= Source =
_ _ _ _ _
Relations Côte d’Ivoire-France: Voici ce qui va changer

Le 14 mai 2012 par Notre Voie - Contrairement aux certitudes du régime Ouattara, les relations entre la Côte d’Ivoire et la France ne seront plus, sous certains aspects, ce qu’elles étaient hier avec Nicolas Sarkozy.

Alassane Ouattara à l'Elysée pour dire au revoir à Nicolas Sarkozy (07/05).

Le 14 mai 2012 par Notre Voie - Contrairement aux certitudes du régime Ouattara, les relations entre la Côte d’Ivoire et la France ne seront plus, sous certains aspects, ce qu’elles étaient hier avec Nicolas Sarkozy.
_ _ _ _ _
= Matériel fourni =
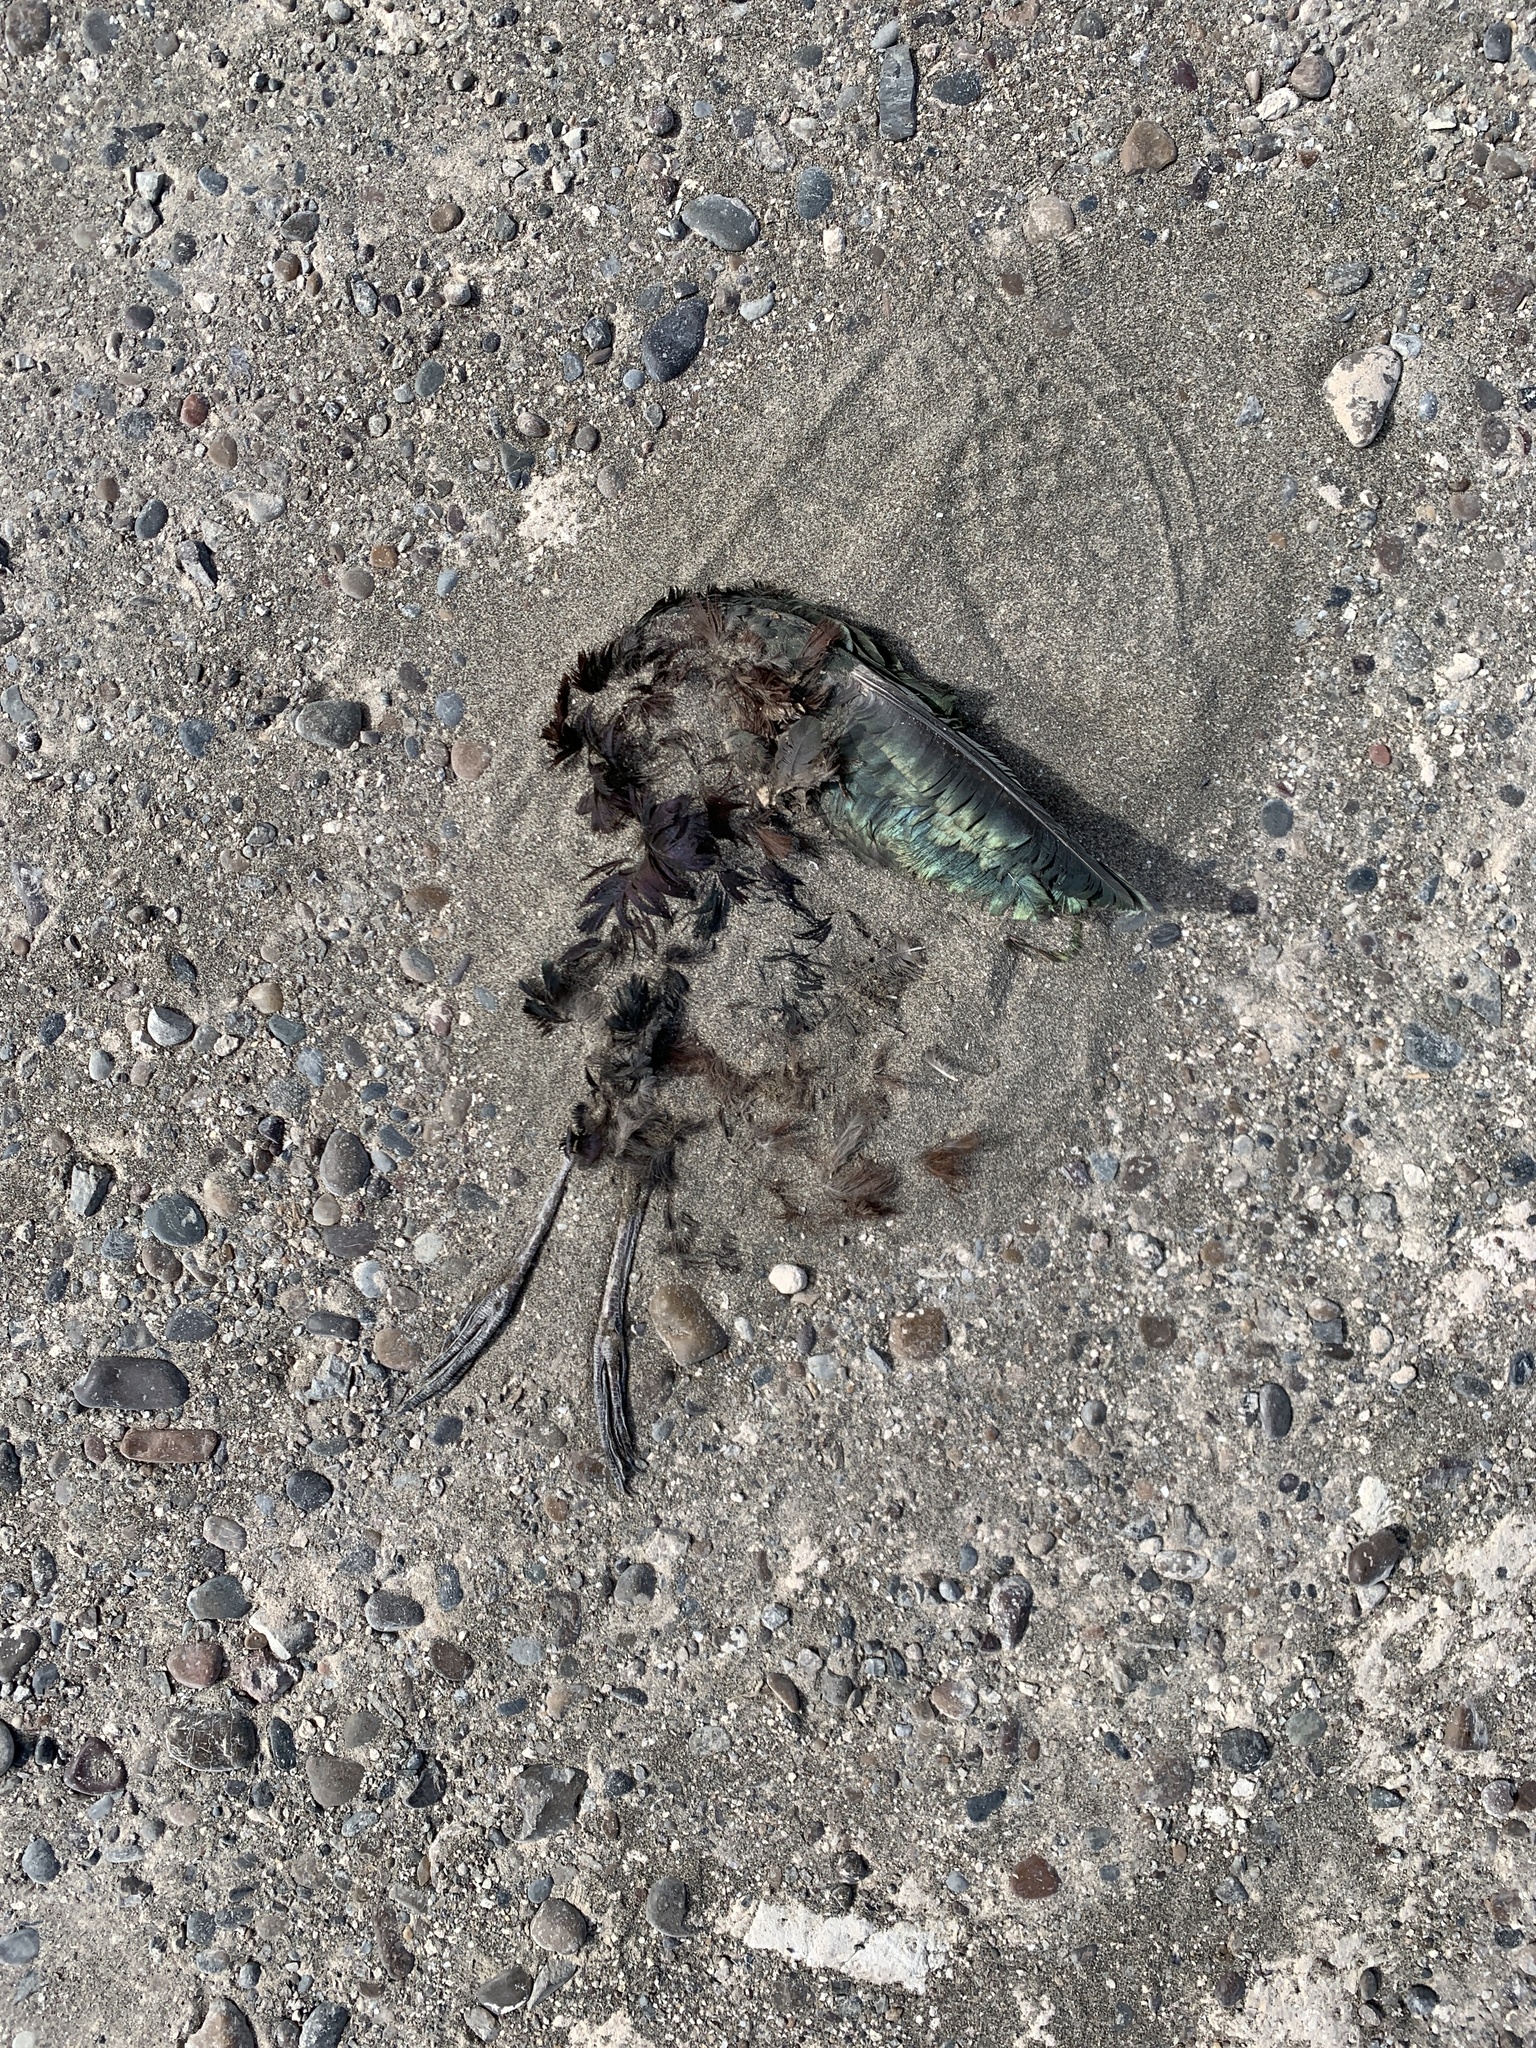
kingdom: Animalia
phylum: Chordata
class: Aves
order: Pelecaniformes
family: Threskiornithidae
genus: Plegadis
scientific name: Plegadis chihi
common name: White-faced ibis
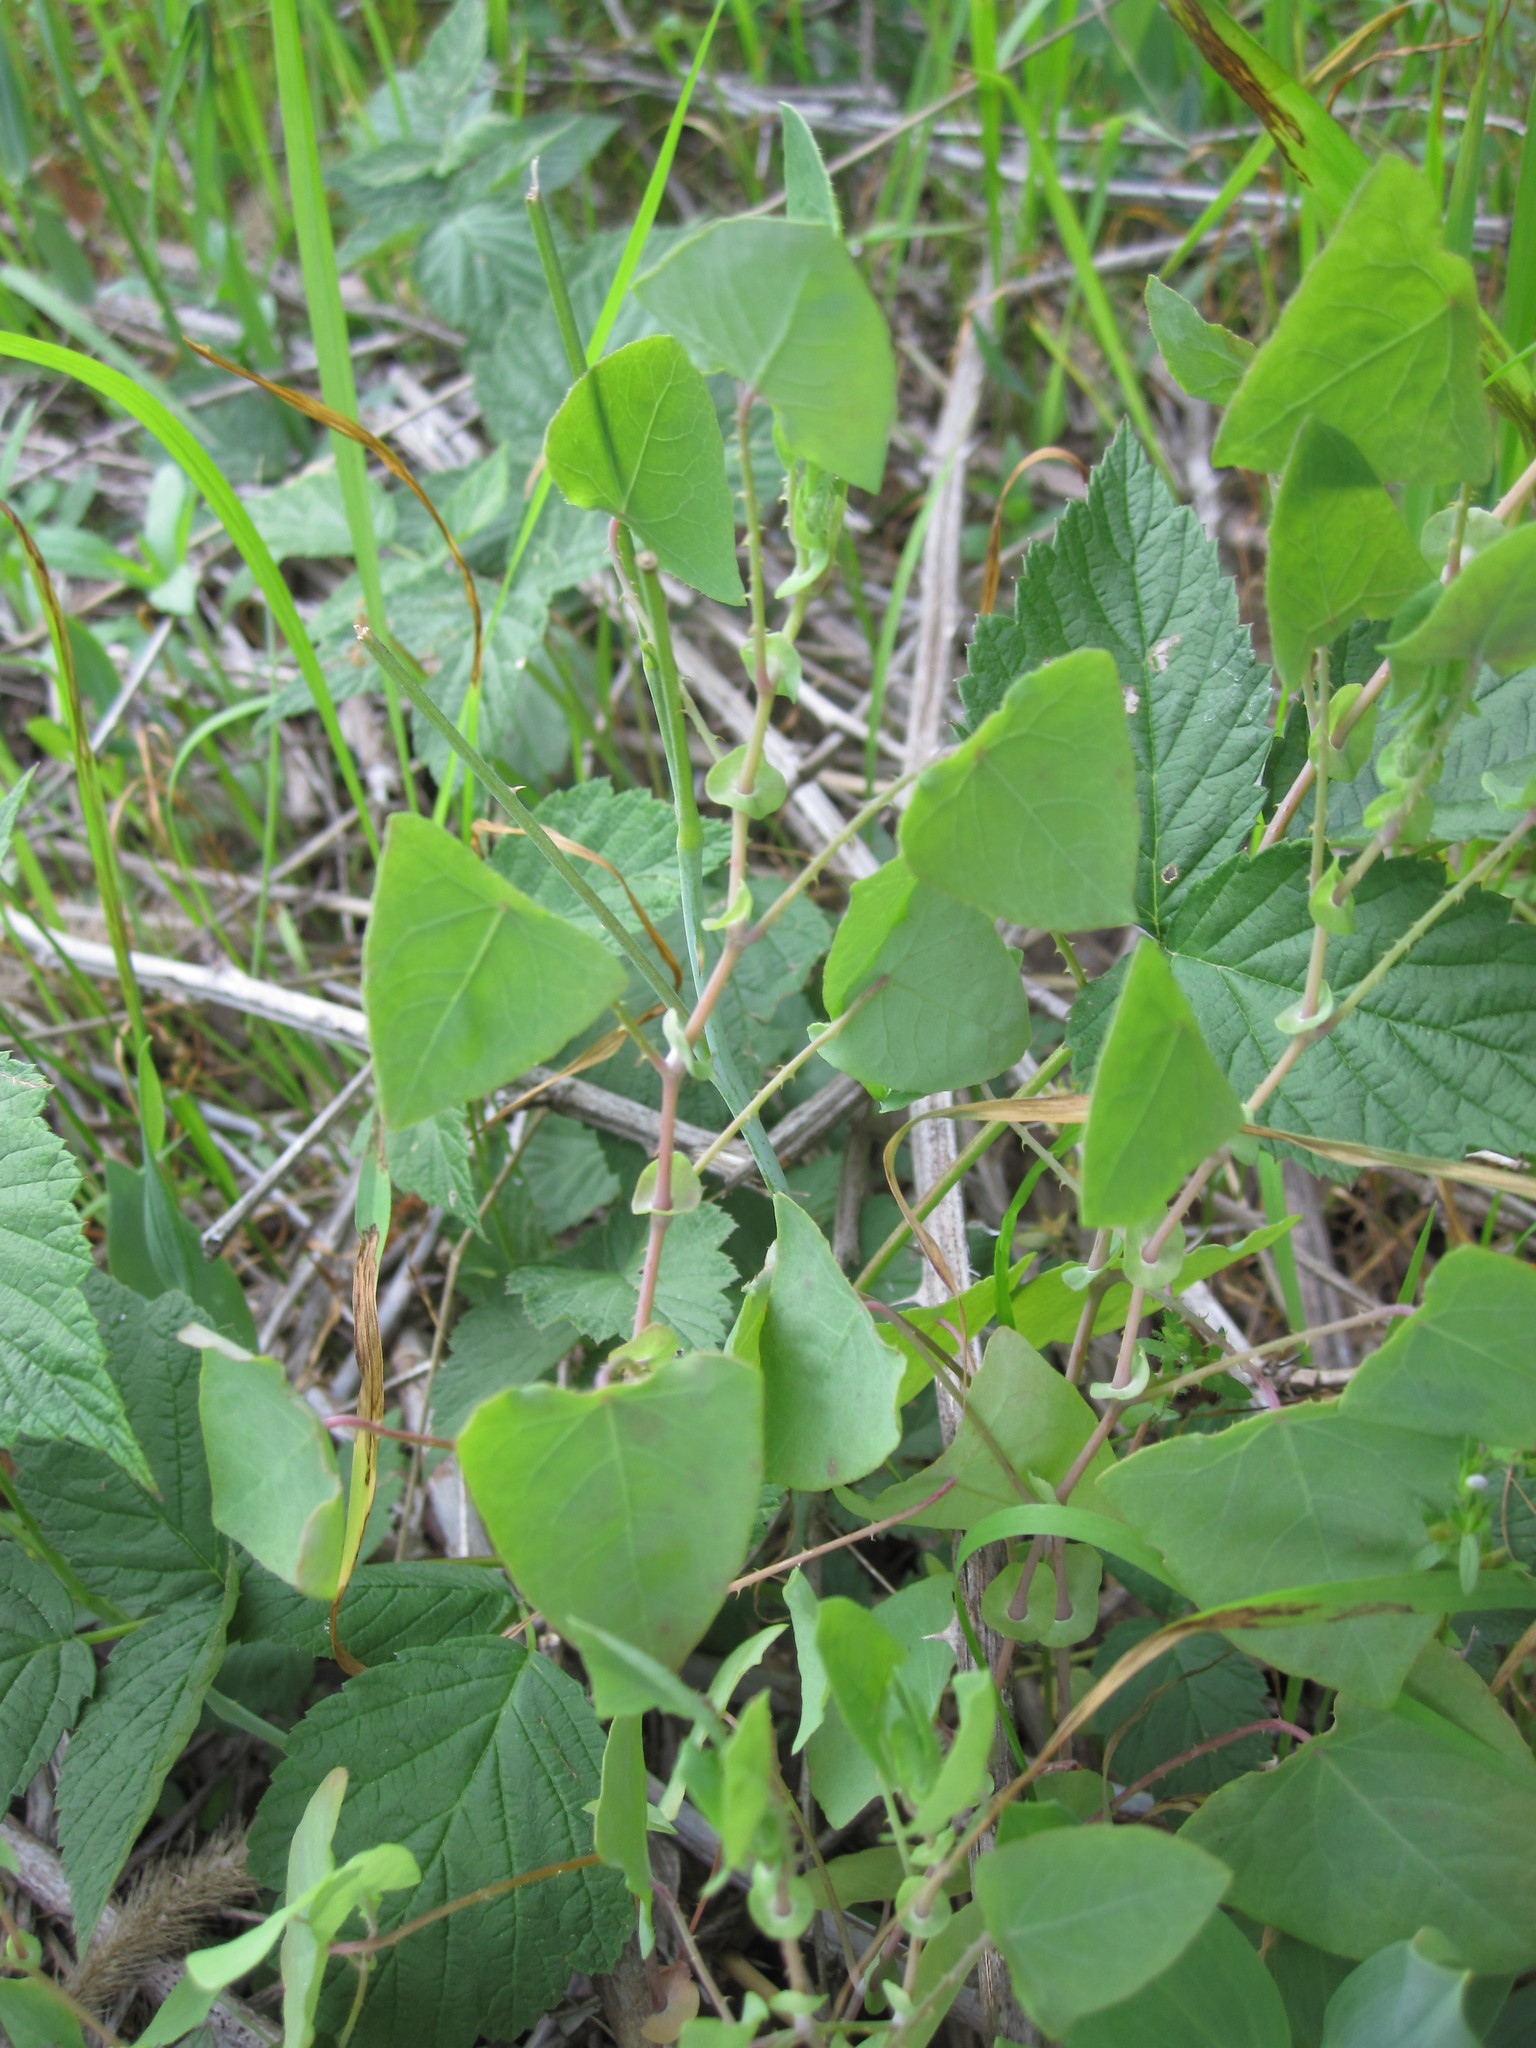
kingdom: Plantae
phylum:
_ _ _ _ _
= Consigne =
Recopiez le passage de l'article sur les relations franco-ivoiriennes qui va de « Relations Côte d’Ivoire-France: Voici » jusqu'à « Nicolas Sarkozy (07/05). » inclus. Le matériel fourni n'est d'aucune utilité ici.

= Corrigé =
Relations Côte d’Ivoire-France: Voici ce qui va changer

Le 14 mai 2012 par Notre Voie - Contrairement aux certitudes du régime Ouattara, les relations entre la Côte d’Ivoire et la France ne seront plus, sous certains aspects, ce qu’elles étaient hier avec Nicolas Sarkozy.

Alassane Ouattara à l'Elysée pour dire au revoir à Nicolas Sarkozy (07/05).